Мацуме некоторое время молчал, а потом пожал плечами.
— И с чертежами — нет.
— Как это?
— Понятия не имею.
Игорь ухмыльнулся, но маленький японец тут же испортил ему настроение.
— Они убрались с нашей планеты без всякого преобразователя. Хольдерман — не единственный гений на Земле.
Александр не заметил, как заснул под шум ливня. Когда его разбудил Осьминог, дождя уже не было. И они пошли.
Они двигались уже несколько часов, а проклятые джунгли все не кончались.
Влажность была дикая. Ветер поутих. Под ногами хлюпало, от земли после ливня парило с невероятной силой. Только освещение не менялось. Вечные сумерки.
Может быть, в этом главное отличие мировоззрения, мировосприятия? У головоногих нет дня и ночи. Свет и тьма не меняются местами. Сам мир не дуален. А если нет дуальности в окружающей среде, то откуда ей взяться в мифе, в отношении к окружающему?
Кто знает, может быть, если бы Земля не подкидывала человечеству каждый день борьбу дня и ночи, возможно, он тоже не понимал бы разницы между добром и злом. Не отличал хорошее от плохого и искал какой-то путь. Вечный путь в вечных сумерках.

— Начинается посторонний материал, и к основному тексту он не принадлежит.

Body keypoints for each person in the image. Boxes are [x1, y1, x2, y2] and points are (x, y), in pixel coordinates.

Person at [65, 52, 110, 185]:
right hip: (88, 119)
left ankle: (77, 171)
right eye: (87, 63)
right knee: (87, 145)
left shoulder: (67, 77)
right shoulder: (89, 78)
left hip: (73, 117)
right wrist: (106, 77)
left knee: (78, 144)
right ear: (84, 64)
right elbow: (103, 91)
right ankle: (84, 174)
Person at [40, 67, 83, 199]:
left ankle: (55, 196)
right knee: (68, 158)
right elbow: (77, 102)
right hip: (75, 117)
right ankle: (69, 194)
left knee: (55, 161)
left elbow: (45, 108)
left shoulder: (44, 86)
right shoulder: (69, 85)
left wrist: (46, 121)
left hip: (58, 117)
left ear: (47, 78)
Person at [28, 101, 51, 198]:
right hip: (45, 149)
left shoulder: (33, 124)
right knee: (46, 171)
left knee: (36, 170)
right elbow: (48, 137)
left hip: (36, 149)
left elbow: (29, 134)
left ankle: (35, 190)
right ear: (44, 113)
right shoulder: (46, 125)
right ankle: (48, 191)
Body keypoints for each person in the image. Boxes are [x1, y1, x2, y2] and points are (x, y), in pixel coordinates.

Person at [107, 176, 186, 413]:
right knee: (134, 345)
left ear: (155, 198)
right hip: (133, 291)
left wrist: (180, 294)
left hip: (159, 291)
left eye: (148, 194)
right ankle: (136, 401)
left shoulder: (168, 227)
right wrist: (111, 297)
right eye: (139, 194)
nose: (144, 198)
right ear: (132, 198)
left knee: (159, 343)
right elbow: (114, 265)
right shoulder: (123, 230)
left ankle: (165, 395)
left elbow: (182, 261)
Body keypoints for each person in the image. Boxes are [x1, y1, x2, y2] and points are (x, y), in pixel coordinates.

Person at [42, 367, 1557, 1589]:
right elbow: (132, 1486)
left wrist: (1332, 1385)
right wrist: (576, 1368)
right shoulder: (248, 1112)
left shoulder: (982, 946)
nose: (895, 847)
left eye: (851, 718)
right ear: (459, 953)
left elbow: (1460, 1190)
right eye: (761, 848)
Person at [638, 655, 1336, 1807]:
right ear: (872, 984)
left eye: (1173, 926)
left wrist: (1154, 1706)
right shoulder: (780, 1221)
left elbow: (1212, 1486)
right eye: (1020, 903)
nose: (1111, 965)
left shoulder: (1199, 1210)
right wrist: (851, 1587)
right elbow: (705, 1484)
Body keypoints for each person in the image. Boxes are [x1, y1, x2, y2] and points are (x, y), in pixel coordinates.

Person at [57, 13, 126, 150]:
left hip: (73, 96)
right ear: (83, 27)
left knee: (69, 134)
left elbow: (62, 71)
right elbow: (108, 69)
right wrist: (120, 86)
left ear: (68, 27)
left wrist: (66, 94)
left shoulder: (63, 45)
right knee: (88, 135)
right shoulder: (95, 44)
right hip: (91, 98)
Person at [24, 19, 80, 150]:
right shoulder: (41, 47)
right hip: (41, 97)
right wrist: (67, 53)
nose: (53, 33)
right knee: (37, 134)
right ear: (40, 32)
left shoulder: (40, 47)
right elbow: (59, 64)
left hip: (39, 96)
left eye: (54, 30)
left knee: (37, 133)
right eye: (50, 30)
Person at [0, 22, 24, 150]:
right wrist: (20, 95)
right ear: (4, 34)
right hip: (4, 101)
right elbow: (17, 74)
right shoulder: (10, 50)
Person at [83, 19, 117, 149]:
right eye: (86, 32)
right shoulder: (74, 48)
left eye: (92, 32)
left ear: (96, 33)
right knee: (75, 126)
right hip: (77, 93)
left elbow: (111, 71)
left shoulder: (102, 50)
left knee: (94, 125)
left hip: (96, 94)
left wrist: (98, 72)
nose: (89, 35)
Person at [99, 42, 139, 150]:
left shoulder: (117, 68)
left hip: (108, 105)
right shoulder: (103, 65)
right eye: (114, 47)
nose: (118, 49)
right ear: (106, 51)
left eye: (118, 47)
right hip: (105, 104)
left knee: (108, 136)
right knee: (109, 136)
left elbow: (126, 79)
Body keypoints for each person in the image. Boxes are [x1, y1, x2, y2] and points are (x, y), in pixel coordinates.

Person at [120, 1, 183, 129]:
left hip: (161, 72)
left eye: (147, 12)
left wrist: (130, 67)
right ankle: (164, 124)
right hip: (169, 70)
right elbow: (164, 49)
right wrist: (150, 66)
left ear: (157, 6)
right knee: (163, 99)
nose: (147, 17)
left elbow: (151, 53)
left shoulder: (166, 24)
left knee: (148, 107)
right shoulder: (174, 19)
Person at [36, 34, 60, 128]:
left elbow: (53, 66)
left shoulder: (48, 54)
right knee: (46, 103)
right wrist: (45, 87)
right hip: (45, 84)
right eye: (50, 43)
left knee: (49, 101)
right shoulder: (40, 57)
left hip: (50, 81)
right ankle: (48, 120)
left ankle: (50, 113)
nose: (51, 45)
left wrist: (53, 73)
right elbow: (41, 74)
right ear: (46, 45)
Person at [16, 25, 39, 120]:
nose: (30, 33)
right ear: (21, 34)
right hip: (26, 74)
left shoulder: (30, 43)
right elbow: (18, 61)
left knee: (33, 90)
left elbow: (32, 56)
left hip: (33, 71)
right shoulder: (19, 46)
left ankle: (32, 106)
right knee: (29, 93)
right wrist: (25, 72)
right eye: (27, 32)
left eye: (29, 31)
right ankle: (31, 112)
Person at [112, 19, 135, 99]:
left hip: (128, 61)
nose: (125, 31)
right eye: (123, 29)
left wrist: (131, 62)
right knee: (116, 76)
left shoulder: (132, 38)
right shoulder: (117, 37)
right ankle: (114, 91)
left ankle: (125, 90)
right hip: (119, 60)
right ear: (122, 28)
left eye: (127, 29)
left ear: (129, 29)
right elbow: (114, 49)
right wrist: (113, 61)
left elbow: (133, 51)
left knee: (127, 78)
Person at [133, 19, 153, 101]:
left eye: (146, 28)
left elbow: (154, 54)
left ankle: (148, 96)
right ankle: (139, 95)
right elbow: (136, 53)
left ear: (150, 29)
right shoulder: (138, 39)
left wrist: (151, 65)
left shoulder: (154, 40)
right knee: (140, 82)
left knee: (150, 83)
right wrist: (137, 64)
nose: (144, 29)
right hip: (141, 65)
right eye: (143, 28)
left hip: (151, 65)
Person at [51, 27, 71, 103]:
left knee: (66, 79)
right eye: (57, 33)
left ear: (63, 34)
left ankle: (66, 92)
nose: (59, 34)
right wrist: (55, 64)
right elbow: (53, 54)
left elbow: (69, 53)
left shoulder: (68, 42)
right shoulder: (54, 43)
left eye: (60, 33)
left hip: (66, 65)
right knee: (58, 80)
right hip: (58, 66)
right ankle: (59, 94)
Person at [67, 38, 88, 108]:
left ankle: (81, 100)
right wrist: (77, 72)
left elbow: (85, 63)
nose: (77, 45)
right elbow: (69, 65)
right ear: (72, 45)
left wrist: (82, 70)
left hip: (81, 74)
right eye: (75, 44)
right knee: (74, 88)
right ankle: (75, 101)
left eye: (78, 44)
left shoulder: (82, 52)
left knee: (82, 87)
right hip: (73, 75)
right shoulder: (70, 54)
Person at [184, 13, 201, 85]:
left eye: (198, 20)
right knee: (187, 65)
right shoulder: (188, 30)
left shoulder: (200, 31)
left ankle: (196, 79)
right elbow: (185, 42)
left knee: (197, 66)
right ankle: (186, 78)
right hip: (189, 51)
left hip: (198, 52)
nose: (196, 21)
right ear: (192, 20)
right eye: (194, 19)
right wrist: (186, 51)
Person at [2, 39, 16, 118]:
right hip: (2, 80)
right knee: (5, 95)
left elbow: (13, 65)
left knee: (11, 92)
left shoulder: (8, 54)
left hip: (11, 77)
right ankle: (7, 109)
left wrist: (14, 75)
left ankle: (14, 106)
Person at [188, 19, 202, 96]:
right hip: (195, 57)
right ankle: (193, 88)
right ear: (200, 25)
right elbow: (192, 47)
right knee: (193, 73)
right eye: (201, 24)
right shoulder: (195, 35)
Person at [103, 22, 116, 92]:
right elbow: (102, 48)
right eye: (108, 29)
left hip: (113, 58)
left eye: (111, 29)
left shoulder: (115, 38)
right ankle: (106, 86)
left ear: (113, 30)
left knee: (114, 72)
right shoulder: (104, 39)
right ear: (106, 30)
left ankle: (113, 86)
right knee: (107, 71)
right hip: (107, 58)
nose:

«Впрочем, будем честными, — одернул себя мысленно Александр, — плохое от хорошего большинство землян и так не отличает. Иногда не видит разницы. А порой просто подменяет понятия. Но у людей хотя бы есть такие категории, а у Осьминога их нет».
Александр завертел головой в поисках проводника. Осьминог явно расслабился. Больше не вел его, выжидая каждый шаг. Просто задал направление и носился теперь вокруг с неимоверной скоростью. То ускакивал вперед, то отставал, но все время был где-то рядом.
Как спущенная с поводка и опьяневшая от воли собака.
Головоногий проводник просвистел справа смазанной тенью. Притормозил впереди метрах в двадцати от Погребняка и, бодро прощелкав щупальцами что-то удивительно ритмичное и абсолютно непонятное, снова скрылся за деревьями.
«Как собака, — вновь поймал себя на мысли Александр. — А ведь это тоже в человеческой природе: при виде любого существа, хоть человека, хоть кого сравнивать его с собой. Причем человек никогда не смотрит, как на равного. Первый порыв либо поставить себя в позицию над, либо прогнуться. Либо подчинить, либо подчиниться. И не важно, по какому критерию. С одинаковым успехом соподчинение может строиться на грубой силе, интеллекте, социальном статусе. Главное — с первого взгляда выстроить иерархию».
Он неприятно удивился этому умозаключению и начал перебирать в памяти лица, с которыми сталкивала жизнь, пытаясь опровергнуть теорию, но лишь утвердился в неприятном выводе. Никто и никогда не смотрел на него, как на равного. Либо подчиняли, либо подчинялись. Либо шла борьба за подчинение. И ни одного мирного взгляда, как на равного.
Разве что Осьминог. Хотя для Осьминога он был сыном неба, мессией. Нет, все не так просто. Для Осьминога и этот его… принимающий решения вроде начальник. Но это не помешало уронить авторитет начальника и заявить, что он заблуждается и чего-то не понимает. Выходит, у головоногих вовсе нет авторитетов?
«А почему они должны быть? Сам же все время отталкивается от мысли, что они разные. Другая жизнь, другое представление. Все-таки человеческая натура неисправима. Люди готовы очеловечивать все: от ветра в лесу до домашних питомцев, от богов до инопланетян. Хомоцентризм какой-то».